▶ **REQUIREMENT 1**: Please arrange the listing as a Markdown table with the columns "No." and "Entry," one numbered row per line and blank lines left out, covering everything from the line that contains "locality: Ceylon, 30" down to the end of the listing.

Could that have been due to the frog vibes :lol: :lol: 

Sandra


----------



## 747 (Oct 2, 2009)

Cold weather forecast to return by the end of next week.


----------



## bellabee (May 16, 2010)

Frogs arrived in our pond, yesterday. They'll lay their spawn - then the ducks'll come down and eat it. Never get many tadpoles.


----------



## aldra (Jul 2, 2009)

what a complete joy you are 747   

aldra


----------



## 747 (Oct 2, 2009)

hey .... don't shoot the messenger, blame the met Office, they are the ones forecasting next weeks weather.

Go and insulate your amphibians ...... and I mean that in a nice way.


----------



## 4maddogs (May 4, 2010)

Our ponds have frogs that stay around all year. 
They are a joy to watch, but must be very dim. One of the spaniels puts his head right down under the water and carefully takes them out and puts them gently on the lawn.....repeatedly throughout the year. I think he thinks he is saving them from drowning!


----------



## HarleyDave (Jul 1, 2007)

Cheers 

Dave


----------



## tubbytuba (Mar 21, 2007)

aldra said:


> theback the frogs are back around my pond in good numbers
> 
> so Spring really is just round the corner
> 
> aldra


You really should have added a video to your post as proof Aldra :wink:


----------



## Christine600 (Jan 20, 2011)

aldra said:


> Could that have been due to the frog vibes :lol: :lol:


I guess it could have been a magic frog.


----------

▶ **MATERIAL**:
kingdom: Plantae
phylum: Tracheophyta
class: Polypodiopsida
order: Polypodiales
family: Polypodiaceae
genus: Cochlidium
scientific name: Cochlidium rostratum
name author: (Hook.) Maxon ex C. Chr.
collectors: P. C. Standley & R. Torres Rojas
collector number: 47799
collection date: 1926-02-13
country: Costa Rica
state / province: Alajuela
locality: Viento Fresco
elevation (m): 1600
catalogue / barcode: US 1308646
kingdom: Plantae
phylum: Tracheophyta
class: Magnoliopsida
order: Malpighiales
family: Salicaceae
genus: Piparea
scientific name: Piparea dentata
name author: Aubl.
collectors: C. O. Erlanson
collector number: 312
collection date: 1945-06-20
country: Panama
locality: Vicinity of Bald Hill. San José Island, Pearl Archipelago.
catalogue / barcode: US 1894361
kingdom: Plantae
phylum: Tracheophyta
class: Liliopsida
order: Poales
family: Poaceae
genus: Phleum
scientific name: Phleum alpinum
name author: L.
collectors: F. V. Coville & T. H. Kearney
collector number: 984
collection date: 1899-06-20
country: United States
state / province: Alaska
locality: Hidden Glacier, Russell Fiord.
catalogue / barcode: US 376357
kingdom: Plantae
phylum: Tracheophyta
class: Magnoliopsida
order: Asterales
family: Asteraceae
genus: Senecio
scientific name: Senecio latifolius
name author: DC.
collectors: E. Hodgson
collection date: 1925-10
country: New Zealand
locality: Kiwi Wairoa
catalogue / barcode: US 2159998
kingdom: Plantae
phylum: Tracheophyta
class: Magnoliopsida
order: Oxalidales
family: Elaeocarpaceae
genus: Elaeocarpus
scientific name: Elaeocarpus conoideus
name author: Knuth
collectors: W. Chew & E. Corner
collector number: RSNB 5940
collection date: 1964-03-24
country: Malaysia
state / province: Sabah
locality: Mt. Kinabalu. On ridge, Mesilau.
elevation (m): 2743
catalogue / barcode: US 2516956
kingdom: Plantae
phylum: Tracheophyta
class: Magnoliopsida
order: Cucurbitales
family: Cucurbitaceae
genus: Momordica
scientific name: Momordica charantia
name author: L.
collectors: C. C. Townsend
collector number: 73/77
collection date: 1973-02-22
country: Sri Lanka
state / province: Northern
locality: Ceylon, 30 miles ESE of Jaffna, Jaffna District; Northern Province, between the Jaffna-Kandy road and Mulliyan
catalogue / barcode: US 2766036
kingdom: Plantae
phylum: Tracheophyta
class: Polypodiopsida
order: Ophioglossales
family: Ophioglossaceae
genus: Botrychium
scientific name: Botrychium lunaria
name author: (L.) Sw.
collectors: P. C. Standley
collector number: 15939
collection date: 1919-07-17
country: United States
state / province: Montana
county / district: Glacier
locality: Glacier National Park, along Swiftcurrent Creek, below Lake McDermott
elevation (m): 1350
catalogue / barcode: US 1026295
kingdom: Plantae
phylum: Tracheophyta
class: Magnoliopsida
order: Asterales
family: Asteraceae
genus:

▶ **REQUIREMENT 2**: List each distinct username that appears in a post heading of the frog thread.

▶ **EXERCISE ANSWER 1**:
| No. | Entry |
|---|---|
| 1 | locality: Ceylon, 30 miles ESE of Jaffna, Jaffna District; Northern Province, between the Jaffna-Kandy road and Mulliyan |
| 2 | catalogue / barcode: US 2766036 |
| 3 | kingdom: Plantae |
| 4 | phylum: Tracheophyta |
| 5 | class: Polypodiopsida |
| 6 | order: Ophioglossales |
| 7 | family: Ophioglossaceae |
| 8 | genus: Botrychium |
| 9 | scientific name: Botrychium lunaria |
| 10 | name author: (L.) Sw. |
| 11 | collectors: P. C. Standley |
| 12 | collector number: 15939 |
| 13 | collection date: 1919-07-17 |
| 14 | country: United States |
| 15 | state / province: Montana |
| 16 | county / district: Glacier |
| 17 | locality: Glacier National Park, along Swiftcurrent Creek, below Lake McDermott |
| 18 | elevation (m): 1350 |
| 19 | catalogue / barcode: US 1026295 |
| 20 | kingdom: Plantae |
| 21 | phylum: Tracheophyta |
| 22 | class: Magnoliopsida |
| 23 | order: Asterales |
| 24 | family: Asteraceae |
| 25 | genus: |

▶ **EXERCISE ANSWER 2**:
- 747
- bellabee
- aldra
- 4maddogs
- HarleyDave
- tubbytuba
- Christine600